This post is performing some double duty for me. It explains a bit more about my wife’s relative (서상돈), but also is a test to see if the scheduling function is working properly on WordPress. So there you have it.
After looking into it a bit further, it seem as though the information I needed was in front of me the whole time. Rather than look online, I should have been looking at my bookcase. More on that later.
As discussed in the previous posts about 서상돈 (Seo Sang Don), he organized the National Debt Repayment Movement (국채보상운동을), a movement to help build some sort of economic self-reliance apart from the colonial power of imperial Japan. At that time, Korea was a colony of Japan (made official in 1910 with the 한일병합조약).
서상돈, being a leader of the people that he was in Daegu (대구), organized this movement to help repay Korea’s debt. It all kicked off on January 30, 1907. Basically, people contributed whatever they could by way of individual donation. Many Koreans gave up their tobacco to contribute to the cause; it might not be the first anti-smoking campaign Korea (and definitely not the most recent), but it is the first documented example I know of.
It grew to be relatively successful and drew the support of an interesting cast of characters, including a famous 기생 (kisaeng) named 앵무. The movement was seen as an expression of latent Korean nationalism, so it eventually failed (I don’t have the text in front of me right now, so I cannot remember if it was officially disbanded by the Japanese Colonial authorities).
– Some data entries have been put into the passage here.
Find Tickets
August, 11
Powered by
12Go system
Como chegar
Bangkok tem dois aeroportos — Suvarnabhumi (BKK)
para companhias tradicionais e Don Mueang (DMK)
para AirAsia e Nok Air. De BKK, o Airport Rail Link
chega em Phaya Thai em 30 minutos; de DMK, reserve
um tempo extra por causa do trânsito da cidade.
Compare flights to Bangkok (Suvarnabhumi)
I feel it is a nice example of Korean community/collective behavior at its pragamtic best; everyone rallying together to achieve something for the good of the larger whole. This type of collective solidarity has been expressed more recently (at least in my amateur comparison here) in the New Community or Saemaul Movement (새마을 운동), an initiative launched by Park Chung Hee (박정희) in 1970 to modernize the rural economy. People working together towards common goals; I find that refreshing about Korea and Koreans (sometimes).
So, back to my bookcase. I stumbled across all of this through a book I have had for years and years. It is called A New History of Korea by Lee Ki-Baik (이기백) (another very interesting article from the same author can be found here on Korean artifacts). The New History of Korea is even available on Google Books. Go figure.